The double role of scientist Hector Cabrera: From spy for the Russian government to hero in Mexico
The Mexican microbiologist accused of working for Russian Intelligence in Miami is considered a benefactor in his hometown. Can someone who saves lives conspire against the United States?
An "altruistic" man with "a lot of social conscience." This is how Hazael Matus, mayor of El Espinal, in the Mexican state of Oaxaca, defined one of its most beloved and admired citizens, Dr. Hector Alejandro Cabrera.
The Mexican microbiologist has recently been accused by the United States of spying for Russia in Miami, something that has left his neighbors totally perplexed and some, like Mayor Matus, refuse to believe it.
"He helped people and all this seems strange," Matus said. "We don't know what happened, but I have a feeling that it's a misunderstood or an attack for scientific reasons. He may have discovered something that has upset some people or some business interests," he ventured Wednesday.
Cabrera, who was well known in the Mexican region for his heart treatments and his research on an ointment to cure wounds in diabetics, has been in the spotlight of U.S. authorities since the beginning of the week, and the motive looks little more than the plot of a thriller:
Cabrera was reportedly hired by Russia to find the vehicle of a U.S. government informant in the Miami area and report its location, AP noted. It also said that while this informant had not been identified, he would have been able to convey important details about Russian intelligence operations to the CIA.
U.S. officials said in a statement that Cabrera is leading a double life with a Mexican wife and a Russian wife. They also claimed that he had traveled to the European country in March to process some documents, but was prevented from returning to Germany, which they interpret as part of a Russian maneuver to pressure the Mexican scientist into working for them.
Cabrera also allegedly visited Moscow in May, where his wife's family resides and was approached by a Russian official who, referring to his family situation, told him: "We can help each other."
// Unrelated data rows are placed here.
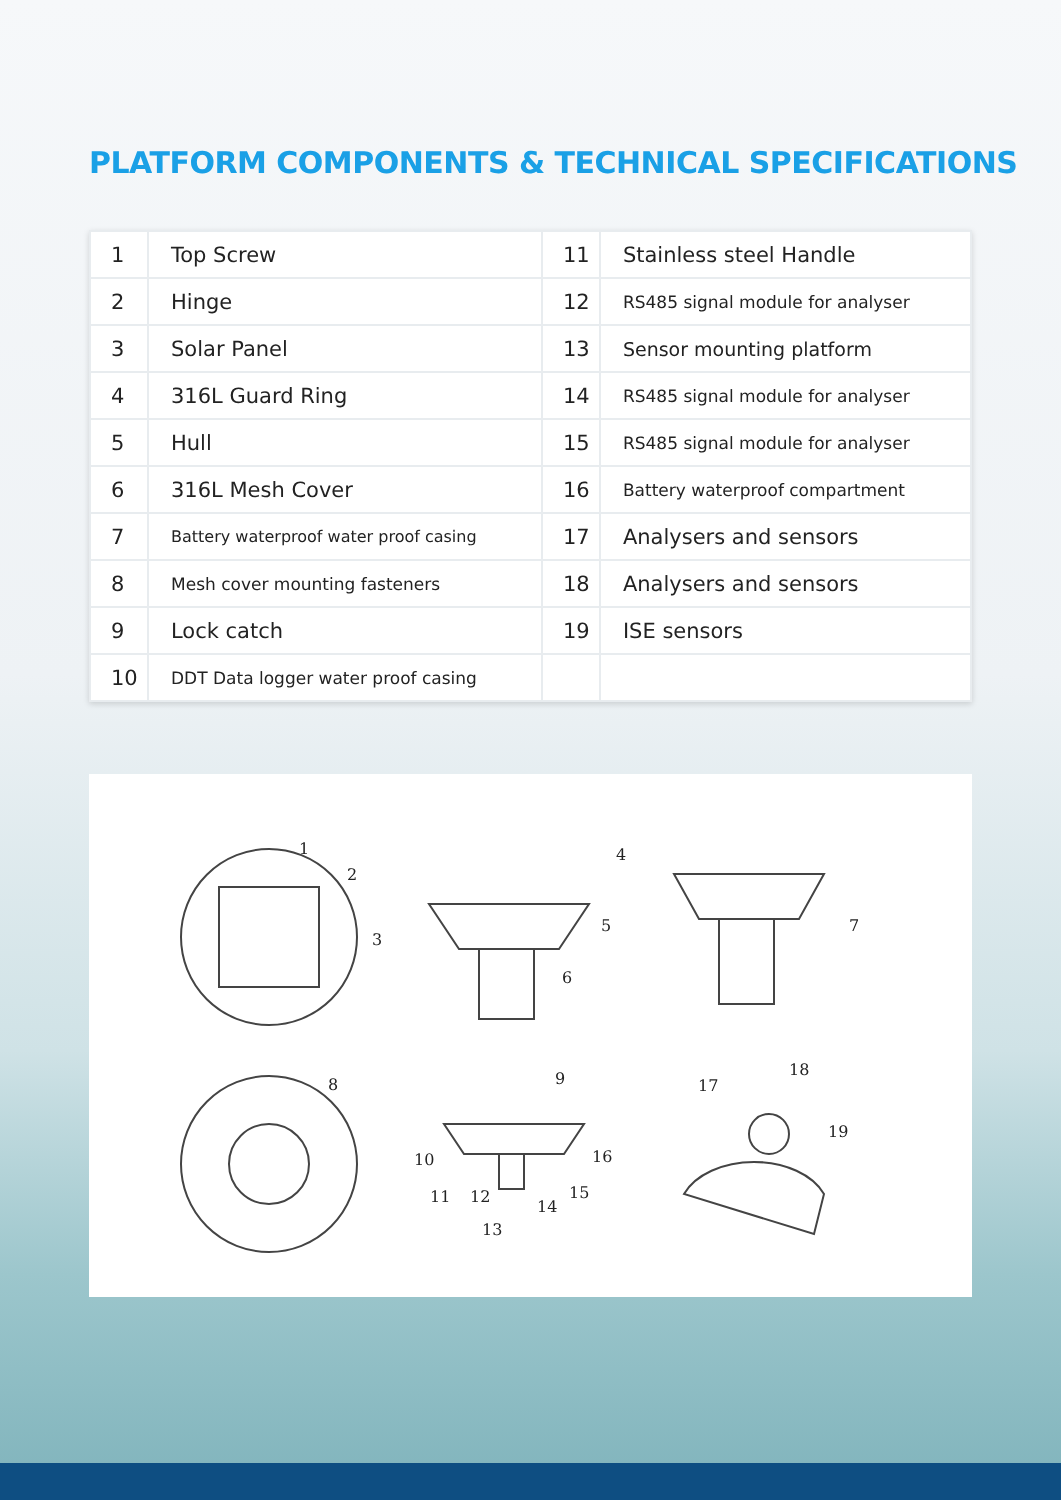PLATFORM COMPONENTS & TECHNICAL SPECIFICATIONS
| 1 | Top Screw | 11 | Stainless steel Handle |
| 2 | Hinge | 12 | RS485 signal module for analyser |
| 3 | Solar Panel | 13 | Sensor mounting platform |
| 4 | 316L Guard Ring | 14 | RS485 signal module for analyser |
| 5 | Hull | 15 | RS485 signal module for analyser |
| 6 | 316L Mesh Cover | 16 | Battery waterproof compartment |
| 7 | Battery waterproof water proof casing | 17 | Analysers and sensors |
| 8 | Mesh cover mounting fasteners | 18 | Analysers and sensors |
| 9 | Lock catch | 19 | ISE sensors |
| 10 | DDT Data logger water proof casing | | |
1
2
3
4
5
6
7
8
9
10
11
12
13
14
15
16
17
18
19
However, the microbiologist would also testify to the FBI under oath that he and the Russian officer had previously met at other professional events.
But there is more...
The Justice Department claimed to have evidence that this "officer" would have ordered Cabrera to rent a property in Miami, although it did not have his name.
There were two meetings in Moscow and the second, they reported, was when Cabrera was "allegedly" given the information about the vehicle and the mission to obtain its registration number and location by April or May.
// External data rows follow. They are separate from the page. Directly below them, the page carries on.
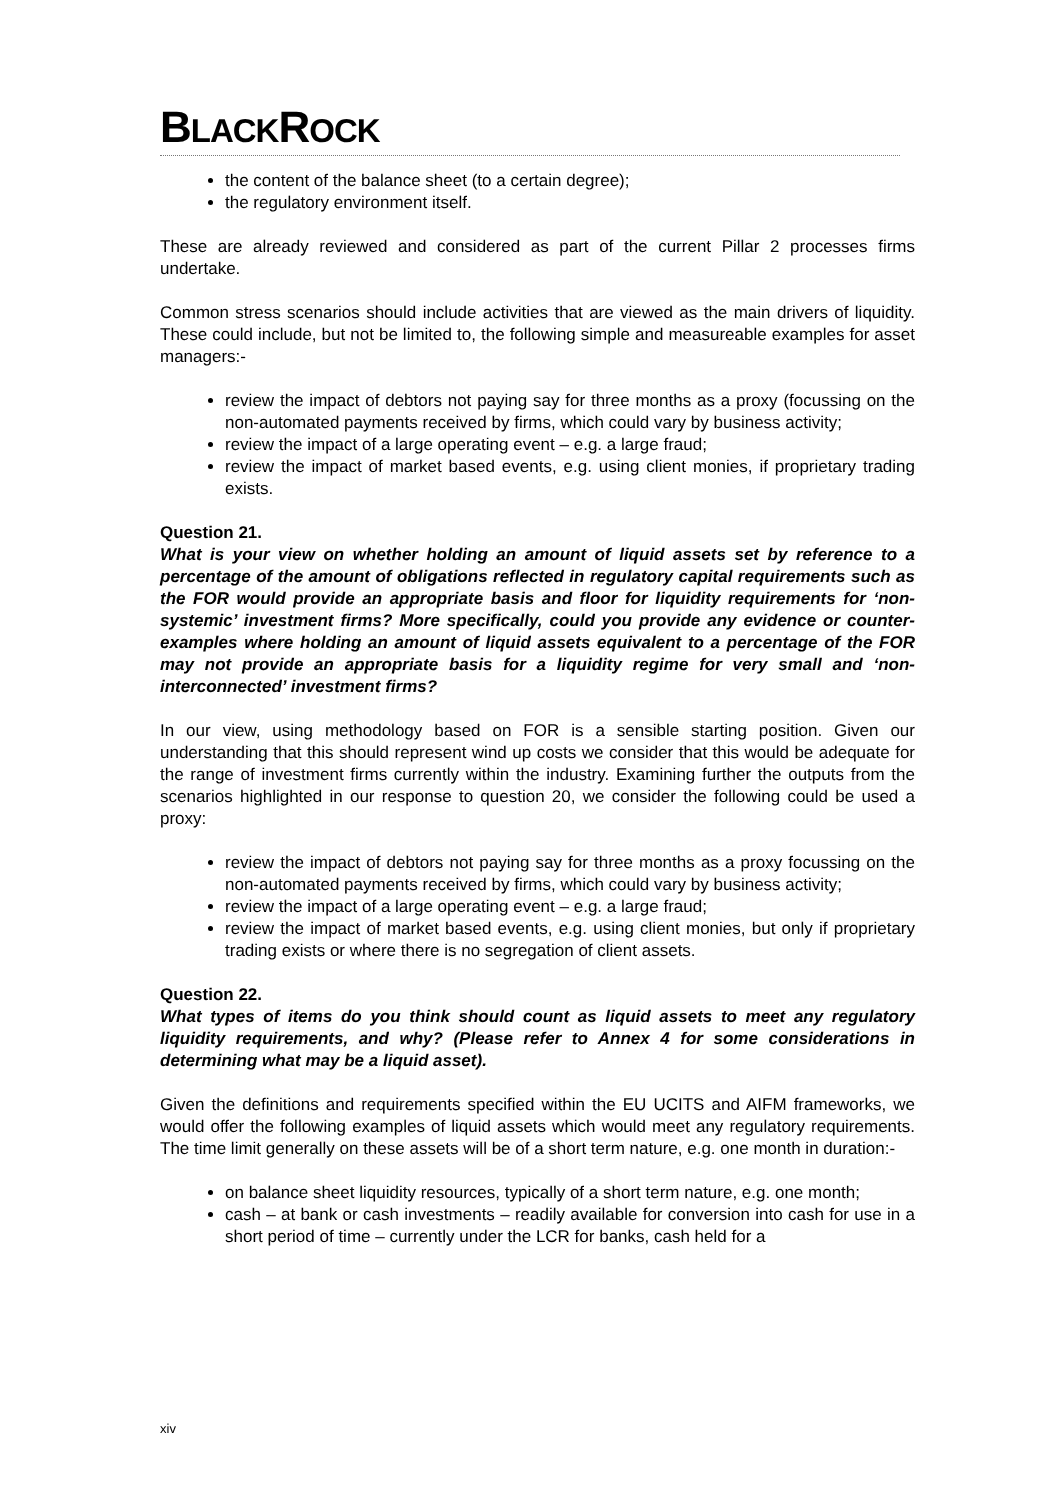BLACKROCK
the content of the balance sheet (to a certain degree);
the regulatory environment itself.
These are already reviewed and considered as part of the current Pillar 2 processes firms undertake.
Common stress scenarios should include activities that are viewed as the main drivers of liquidity. These could include, but not be limited to, the following simple and measureable examples for asset managers:-
review the impact of debtors not paying say for three months as a proxy (focussing on the non-automated payments received by firms, which could vary by business activity;
review the impact of a large operating event – e.g. a large fraud;
review the impact of market based events, e.g. using client monies, if proprietary trading exists.
Question 21.
What is your view on whether holding an amount of liquid assets set by reference to a percentage of the amount of obligations reflected in regulatory capital requirements such as the FOR would provide an appropriate basis and floor for liquidity requirements for ‘non-systemic’ investment firms? More specifically, could you provide any evidence or counter-examples where holding an amount of liquid assets equivalent to a percentage of the FOR may not provide an appropriate basis for a liquidity regime for very small and ‘non-interconnected’ investment firms?
In our view, using methodology based on FOR is a sensible starting position. Given our understanding that this should represent wind up costs we consider that this would be adequate for the range of investment firms currently within the industry. Examining further the outputs from the scenarios highlighted in our response to question 20, we consider the following could be used a proxy:
review the impact of debtors not paying say for three months as a proxy focussing on the non-automated payments received by firms, which could vary by business activity;
review the impact of a large operating event – e.g. a large fraud;
review the impact of market based events, e.g. using client monies, but only if proprietary trading exists or where there is no segregation of client assets.
Question 22.
What types of items do you think should count as liquid assets to meet any regulatory liquidity requirements, and why? (Please refer to Annex 4 for some considerations in determining what may be a liquid asset).
Given the definitions and requirements specified within the EU UCITS and AIFM frameworks, we would offer the following examples of liquid assets which would meet any regulatory requirements. The time limit generally on these assets will be of a short term nature, e.g. one month in duration:-
on balance sheet liquidity resources, typically of a short term nature, e.g. one month;
cash – at bank or cash investments – readily available for conversion into cash for use in a short period of time – currently under the LCR for banks, cash held for a
xiv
He then traveled to Mexico City with his Mexican wife, who was supposed to take a photograph of the car even though, according to the allegation, the Russian agent had made it clear to him not to do so.
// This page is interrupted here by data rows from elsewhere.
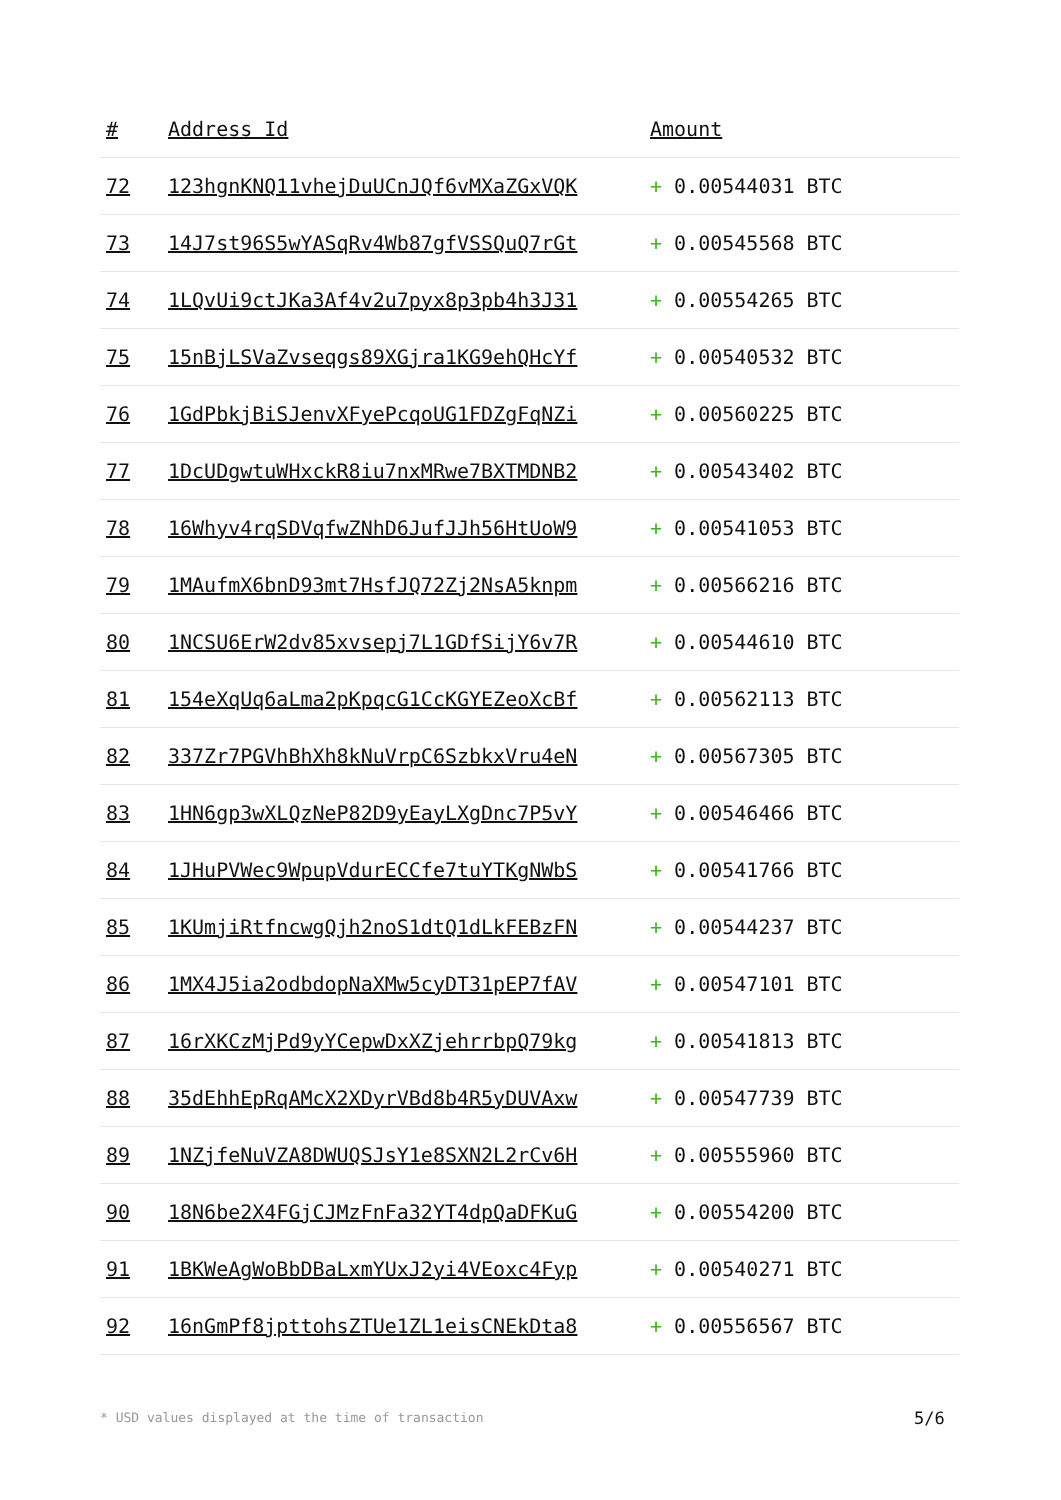| # | Address Id | Amount |
| --- | --- | --- |
| 72 | 123hgnKNQ11vhejDuUCnJQf6vMXaZGxVQK | + 0.00544031 BTC |
| 73 | 14J7st96S5wYASqRv4Wb87gfVSSQuQ7rGt | + 0.00545568 BTC |
| 74 | 1LQvUi9ctJKa3Af4v2u7pyx8p3pb4h3J31 | + 0.00554265 BTC |
| 75 | 15nBjLSVaZvseqgs89XGjra1KG9ehQHcYf | + 0.00540532 BTC |
| 76 | 1GdPbkjBiSJenvXFyePcqoUG1FDZgFqNZi | + 0.00560225 BTC |
| 77 | 1DcUDgwtuWHxckR8iu7nxMRwe7BXTMDNB2 | + 0.00543402 BTC |
| 78 | 16Whyv4rqSDVqfwZNhD6JufJJh56HtUoW9 | + 0.00541053 BTC |
| 79 | 1MAufmX6bnD93mt7HsfJQ72Zj2NsA5knpm | + 0.00566216 BTC |
| 80 | 1NCSU6ErW2dv85xvsepj7L1GDfSijY6v7R | + 0.00544610 BTC |
| 81 | 154eXqUq6aLma2pKpqcG1CcKGYEZeoXcBf | + 0.00562113 BTC |
| 82 | 337Zr7PGVhBhXh8kNuVrpC6SzbkxVru4eN | + 0.00567305 BTC |
| 83 | 1HN6gp3wXLQzNeP82D9yEayLXgDnc7P5vY | + 0.00546466 BTC |
| 84 | 1JHuPVWec9WpupVdurECCfe7tuYTKgNWbS | + 0.00541766 BTC |
| 85 | 1KUmjiRtfncwgQjh2noS1dtQ1dLkFEBzFN | + 0.00544237 BTC |
| 86 | 1MX4J5ia2odbdopNaXMw5cyDT31pEP7fAV | + 0.00547101 BTC |
| 87 | 16rXKCzMjPd9yYCepwDxXZjehrrbpQ79kg | + 0.00541813 BTC |
| 88 | 35dEhhEpRqAMcX2XDyrVBd8b4R5yDUVAxw | + 0.00547739 BTC |
| 89 | 1NZjfeNuVZA8DWUQSJsY1e8SXN2L2rCv6H | + 0.00555960 BTC |
| 90 | 18N6be2X4FGjCJMzFnFa32YT4dpQaDFKuG | + 0.00554200 BTC |
| 91 | 1BKWeAgWoBbDBaLxmYUxJ2yi4VEoxc4Fyp | + 0.00540271 BTC |
| 92 | 16nGmPf8jpttohsZTUe1ZL1eisCNEkDta8 | + 0.00556567 BTC |
* USD values displayed at the time of transaction
5/6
Cabrera was known in his hometown for his cardiac treatments and his drive for scientific research.
The Customs Service detained them at the Miami airport, from where he intended to return to Mexico, last Sunday. Cabrera, says Justice, confessed to everything about the operation.
Accused of conspiracy and acting illegally for a foreign government on U.S. territory, the Mexican faces a pretrial detention trial next Friday and arraignment on March 3.
However, can a man allegedly coerced by Russian officials also be the most beloved hero in his homeland? Did they really threaten him? And, in any case, who is Hector Alejandro Cabrera and to what extent was he allegedly involved in a conspiracy?
An associate professor at Duke University School of Medicine and the National University of Singapore, with doctorates in molecular microbiology and molecular cardiology from Russia and Germany, Mayor Matus described Hector Cabrera as a boy who had excelled at studying abroad.
He stressed that the Oaxacan never forgot El Espinal and its more than 9,000 inhabitants and that he helped organize the local scientific community and rebuild the houses after the two devastating earthquakes in September 2017.
"He may have discovered something that has upset some people or some business interests," ventured the mayor.
Héctor Cabrera had planned to attend some meetings in Mexico as part of a larger project he was involved in, helping to establish research centers in El Espinal and as part of a plan by the López Obrador government to improve infrastructure between the Pacific and the Gulf of Mexico.
The doctor was recruiting Mexican universities and institutions to establish these research centers on seismology, logistics, and medicine in his hometown.